(REQUIRED TASK) Please reproduce every line of the items below, character for character, from the first item through the last.

#####

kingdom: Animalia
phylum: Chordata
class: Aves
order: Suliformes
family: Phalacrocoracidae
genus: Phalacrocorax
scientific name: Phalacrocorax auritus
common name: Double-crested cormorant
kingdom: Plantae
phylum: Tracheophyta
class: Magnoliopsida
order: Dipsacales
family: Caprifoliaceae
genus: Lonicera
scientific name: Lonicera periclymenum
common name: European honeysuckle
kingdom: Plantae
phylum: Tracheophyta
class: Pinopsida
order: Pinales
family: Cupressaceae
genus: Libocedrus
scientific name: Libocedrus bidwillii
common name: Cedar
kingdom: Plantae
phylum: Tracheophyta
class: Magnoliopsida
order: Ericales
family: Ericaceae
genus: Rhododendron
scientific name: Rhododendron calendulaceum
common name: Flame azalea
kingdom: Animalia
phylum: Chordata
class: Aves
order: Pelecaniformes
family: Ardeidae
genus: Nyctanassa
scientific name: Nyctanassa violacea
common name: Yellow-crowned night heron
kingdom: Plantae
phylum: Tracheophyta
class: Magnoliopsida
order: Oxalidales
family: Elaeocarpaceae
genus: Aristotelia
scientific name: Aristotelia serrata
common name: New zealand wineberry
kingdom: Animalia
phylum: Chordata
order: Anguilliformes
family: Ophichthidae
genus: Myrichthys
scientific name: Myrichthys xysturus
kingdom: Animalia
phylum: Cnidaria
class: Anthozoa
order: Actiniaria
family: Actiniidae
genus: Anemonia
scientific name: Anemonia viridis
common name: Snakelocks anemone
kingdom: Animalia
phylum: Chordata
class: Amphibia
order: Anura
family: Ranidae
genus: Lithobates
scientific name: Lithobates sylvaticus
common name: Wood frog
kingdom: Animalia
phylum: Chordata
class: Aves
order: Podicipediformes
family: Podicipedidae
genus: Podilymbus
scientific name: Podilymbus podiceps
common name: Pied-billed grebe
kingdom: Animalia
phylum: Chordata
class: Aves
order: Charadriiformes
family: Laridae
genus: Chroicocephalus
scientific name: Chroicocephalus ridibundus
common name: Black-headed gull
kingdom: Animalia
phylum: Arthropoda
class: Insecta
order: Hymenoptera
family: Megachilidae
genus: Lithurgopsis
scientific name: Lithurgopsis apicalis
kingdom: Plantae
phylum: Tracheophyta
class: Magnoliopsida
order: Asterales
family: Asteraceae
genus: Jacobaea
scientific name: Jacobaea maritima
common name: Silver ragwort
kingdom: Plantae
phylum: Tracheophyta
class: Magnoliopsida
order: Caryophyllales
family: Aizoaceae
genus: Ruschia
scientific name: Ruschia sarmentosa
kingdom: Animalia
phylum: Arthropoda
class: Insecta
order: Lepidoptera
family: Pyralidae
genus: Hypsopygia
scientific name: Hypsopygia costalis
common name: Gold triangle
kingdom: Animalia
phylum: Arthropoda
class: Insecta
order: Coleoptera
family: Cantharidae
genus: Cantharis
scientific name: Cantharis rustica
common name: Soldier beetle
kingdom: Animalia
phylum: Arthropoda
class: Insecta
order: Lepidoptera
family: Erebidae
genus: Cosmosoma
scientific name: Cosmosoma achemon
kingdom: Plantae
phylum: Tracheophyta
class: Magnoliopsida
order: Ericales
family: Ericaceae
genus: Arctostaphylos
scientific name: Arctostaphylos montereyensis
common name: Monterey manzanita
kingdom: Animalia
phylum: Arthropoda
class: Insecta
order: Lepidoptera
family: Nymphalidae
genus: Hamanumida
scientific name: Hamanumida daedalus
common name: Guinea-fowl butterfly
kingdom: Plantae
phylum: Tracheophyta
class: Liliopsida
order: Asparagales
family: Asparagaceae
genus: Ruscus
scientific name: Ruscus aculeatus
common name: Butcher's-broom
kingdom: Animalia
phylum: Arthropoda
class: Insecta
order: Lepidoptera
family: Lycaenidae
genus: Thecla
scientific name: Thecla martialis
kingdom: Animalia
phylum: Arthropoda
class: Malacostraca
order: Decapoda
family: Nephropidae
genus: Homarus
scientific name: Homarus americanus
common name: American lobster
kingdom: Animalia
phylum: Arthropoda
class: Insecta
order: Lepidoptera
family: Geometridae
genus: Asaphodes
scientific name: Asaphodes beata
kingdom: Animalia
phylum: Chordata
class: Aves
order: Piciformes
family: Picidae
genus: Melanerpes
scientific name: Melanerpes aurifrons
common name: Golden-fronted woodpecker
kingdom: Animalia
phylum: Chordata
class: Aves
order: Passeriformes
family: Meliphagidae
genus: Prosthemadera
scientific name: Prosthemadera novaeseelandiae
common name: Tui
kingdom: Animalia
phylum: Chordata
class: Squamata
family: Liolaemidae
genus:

#####

(ANSWER TO THE PROBLEM)
kingdom: Animalia
phylum: Chordata
class: Aves
order: Suliformes
family: Phalacrocoracidae
genus: Phalacrocorax
scientific name: Phalacrocorax auritus
common name: Double-crested cormorant
kingdom: Plantae
phylum: Tracheophyta
class: Magnoliopsida
order: Dipsacales
family: Caprifoliaceae
genus: Lonicera
scientific name: Lonicera periclymenum
common name: European honeysuckle
kingdom: Plantae
phylum: Tracheophyta
class: Pinopsida
order: Pinales
family: Cupressaceae
genus: Libocedrus
scientific name: Libocedrus bidwillii
common name: Cedar
kingdom: Plantae
phylum: Tracheophyta
class: Magnoliopsida
order: Ericales
family: Ericaceae
genus: Rhododendron
scientific name: Rhododendron calendulaceum
common name: Flame azalea
kingdom: Animalia
phylum: Chordata
class: Aves
order: Pelecaniformes
family: Ardeidae
genus: Nyctanassa
scientific name: Nyctanassa violacea
common name: Yellow-crowned night heron
kingdom: Plantae
phylum: Tracheophyta
class: Magnoliopsida
order: Oxalidales
family: Elaeocarpaceae
genus: Aristotelia
scientific name: Aristotelia serrata
common name: New zealand wineberry
kingdom: Animalia
phylum: Chordata
order: Anguilliformes
family: Ophichthidae
genus: Myrichthys
scientific name: Myrichthys xysturus
kingdom: Animalia
phylum: Cnidaria
class: Anthozoa
order: Actiniaria
family: Actiniidae
genus: Anemonia
scientific name: Anemonia viridis
common name: Snakelocks anemone
kingdom: Animalia
phylum: Chordata
class: Amphibia
order: Anura
family: Ranidae
genus: Lithobates
scientific name: Lithobates sylvaticus
common name: Wood frog
kingdom: Animalia
phylum: Chordata
class: Aves
order: Podicipediformes
family: Podicipedidae
genus: Podilymbus
scientific name: Podilymbus podiceps
common name: Pied-billed grebe
kingdom: Animalia
phylum: Chordata
class: Aves
order: Charadriiformes
family: Laridae
genus: Chroicocephalus
scientific name: Chroicocephalus ridibundus
common name: Black-headed gull
kingdom: Animalia
phylum: Arthropoda
class: Insecta
order: Hymenoptera
family: Megachilidae
genus: Lithurgopsis
scientific name: Lithurgopsis apicalis
kingdom: Plantae
phylum: Tracheophyta
class: Magnoliopsida
order: Asterales
family: Asteraceae
genus: Jacobaea
scientific name: Jacobaea maritima
common name: Silver ragwort
kingdom: Plantae
phylum: Tracheophyta
class: Magnoliopsida
order: Caryophyllales
family: Aizoaceae
genus: Ruschia
scientific name: Ruschia sarmentosa
kingdom: Animalia
phylum: Arthropoda
class: Insecta
order: Lepidoptera
family: Pyralidae
genus: Hypsopygia
scientific name: Hypsopygia costalis
common name: Gold triangle
kingdom: Animalia
phylum: Arthropoda
class: Insecta
order: Coleoptera
family: Cantharidae
genus: Cantharis
scientific name: Cantharis rustica
common name: Soldier beetle
kingdom: Animalia
phylum: Arthropoda
class: Insecta
order: Lepidoptera
family: Erebidae
genus: Cosmosoma
scientific name: Cosmosoma achemon
kingdom: Plantae
phylum: Tracheophyta
class: Magnoliopsida
order: Ericales
family: Ericaceae
genus: Arctostaphylos
scientific name: Arctostaphylos montereyensis
common name: Monterey manzanita
kingdom: Animalia
phylum: Arthropoda
class: Insecta
order: Lepidoptera
family: Nymphalidae
genus: Hamanumida
scientific name: Hamanumida daedalus
common name: Guinea-fowl butterfly
kingdom: Plantae
phylum: Tracheophyta
class: Liliopsida
order: Asparagales
family: Asparagaceae
genus: Ruscus
scientific name: Ruscus aculeatus
common name: Butcher's-broom
kingdom: Animalia
phylum: Arthropoda
class: Insecta
order: Lepidoptera
family: Lycaenidae
genus: Thecla
scientific name: Thecla martialis
kingdom: Animalia
phylum: Arthropoda
class: Malacostraca
order: Decapoda
family: Nephropidae
genus: Homarus
scientific name: Homarus americanus
common name: American lobster
kingdom: Animalia
phylum: Arthropoda
class: Insecta
order: Lepidoptera
family: Geometridae
genus: Asaphodes
scientific name: Asaphodes beata
kingdom: Animalia
phylum: Chordata
class: Aves
order: Piciformes
family: Picidae
genus: Melanerpes
scientific name: Melanerpes aurifrons
common name: Golden-fronted woodpecker
kingdom: Animalia
phylum: Chordata
class: Aves
order: Passeriformes
family: Meliphagidae
genus: Prosthemadera
scientific name: Prosthemadera novaeseelandiae
common name: Tui
kingdom: Animalia
phylum: Chordata
class: Squamata
family: Liolaemidae
genus:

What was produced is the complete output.